Transit method and ‘automation’ using splines (statistics)

Transit method is commonly used in astronomy for exoplanet candidate identification. The following image shows the essence of transit method:

Transit method for exoplanet candidate identification

A cup-like dip in the light curve shows the presence of an exoplanet around a star. This is the theoretical version; an ‘ideal’ practical version after data augmentation can be found below:

Image source: https://www.youtube.com/watch?v=gmVg7MIehd4

The data is very noisy even after data augmentation. For people who are familiar with statistical modeling — fitting a histogram regression or any other type of spline on this data requires careful choice of knots, which requires manual supervision — it is not fully automatic. Using automatic knot selection methods such as smoothing spline (+ hyperparameter tuning, cross-validation) may lead to a flattened out estimate even on the augmented light curve. This creates a problem — many candidates will be ignored.

Other end of the spectrum — manual tagging

The above animation shows a relatively easy example. There are 2 operations:

Multiple brushes on the original image to designate a region
Zooming in and refining each region

The manual complexity of this task is O(c * n), where n is the number of transits observed and c is the average number of manual operations (such as brushes, clicks, etc.) per transit. Usually c > n for most light curves. Even for a simple task with n = 3 (as shown above), this takes several minutes per light curve.

Full scale of the problem

There are billions of stars in the Milky Way galaxy. There are billions of galaxies like the Milky Way, each having billions of stars on an average. However, there are only a few thousand people who support tasks on Zooniverse. Therefore, the project is run in phases; few candidates from each phase are given to other projects for confirmation. NASA states that until now TESS has identified 1913 candidates out of which 51 have been confirmed (updated on 06/16/2020). This is a remarkable achievement in itself.

Can this task be simplified?

Brushing, zooming and refining are time consuming tasks. They are needed because the current set of methods are not robust to ‘noisy tagging’ — for example: terminating the task after brushing (without zooming and refining) leads to light curve of candidate + default light curve of the host star.
Can this be simplified further? Sections of the image can be automatically brushing (using unsupervised learning) and labeled as candidates. This process can be repeated for all light curves. It is alright to have few false positives, but the algorithm should produce much fewer false negatives. Manual taggers only have to click on the ‘x’ button on each brush or leave the light curve unaltered (approval that the automatic candidate identification is accurate). Brushing, zooming and refining will still be available to taggers, but the hope here is to reduce their usage.

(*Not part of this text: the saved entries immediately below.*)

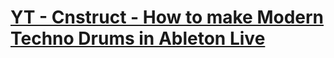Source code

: * [[https://www.youtube.com/watch?v=JgtTY-fkV80][YT - Cnstruct - How to make Modern Techno Drums in Ableton Live]]
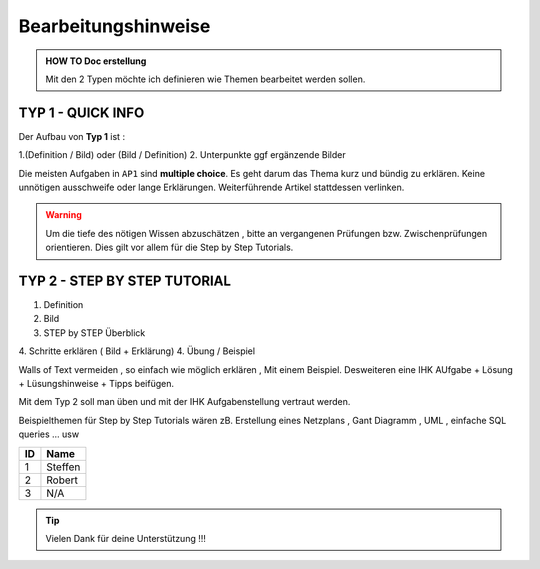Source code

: Bearbeitungshinweise
=====================

.. admonition:: HOW TO Doc erstellung

  Mit den 2 Typen möchte ich definieren wie Themen bearbeitet werden sollen.

TYP 1 - QUICK INFO
-------
Der Aufbau von **Typ 1** ist :

1.(Definition / Bild) oder (Bild / Definition)
2. Unterpunkte ggf ergänzende Bilder

Die meisten Aufgaben in ``AP1`` sind **multiple choice**.
Es geht darum das Thema kurz und bündig
zu erklären.
Keine unnötigen ausschweife oder  lange Erklärungen.
Weiterführende Artikel stattdessen verlinken.

.. warning::
    Um die tiefe des nötigen Wissen abzuschätzen ,
    bitte an vergangenen Prüfungen bzw. Zwischenprüfungen
    orientieren. Dies gilt vor allem für die Step by Step Tutorials.



TYP 2 - STEP BY STEP TUTORIAL
-------
1. Definition
2. Bild
3. STEP  by  STEP  Überblick
4. Schritte erklären ( Bild + Erklärung)
4. Übung / Beispiel

Walls of Text vermeiden , so einfach wie möglich
erklären , Mit einem Beispiel.
Desweiteren eine IHK AUfgabe + Lösung + Lüsungshinweise + Tipps beifügen.

Mit dem Typ 2 soll man üben und mit  der  IHK Aufgabenstellung
vertraut werden.

Beispielthemen für  Step by Step Tutorials wären zB.
Erstellung eines Netzplans , Gant Diagramm , UML , einfache SQL queries ... usw


====== ============
ID     Name
====== ============
1      Steffen
2      Robert
3      N/A
====== ============

.. tip::

    Vielen Dank für deine Unterstützung !!!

If a light curve has ‘large’ number of taggers, their approval and disapproval (+ optional refining) can be used to denoise the zone in which the candidate is present
If the light curve has ‘small’ number of taggers, the default set of candidates tagged by the algorithm may be considered

Therefore, unsupervised learning can expedite the process of candidate identification. Eventually each ‘zone’ of the light curve and each user who tags will be given a credibility score. This score varies with each newly available example of ‘modified’ manual tagging. Eventually, the most credible candidates can be examined further or can be used to build a supervised learning model.

Conclusion

I strongly recommend people to support Planet Hunter TESS and other Zooniverse projects. Many projects require support from a large pool of enthusiastic individuals (like the readers who have reached this section). Crowdsourcing in scientific research will grow exponentially and I recommend the readers to be one of the early members of this growing community.

The previous section of article presented the vision for my independent research — unsupervised learning and crowdsourcing for exoplanet candidate identification. I’m currently developing the idea on my own, so progress has been slow. I welcome people to join me.

Note: This project will always remain open source.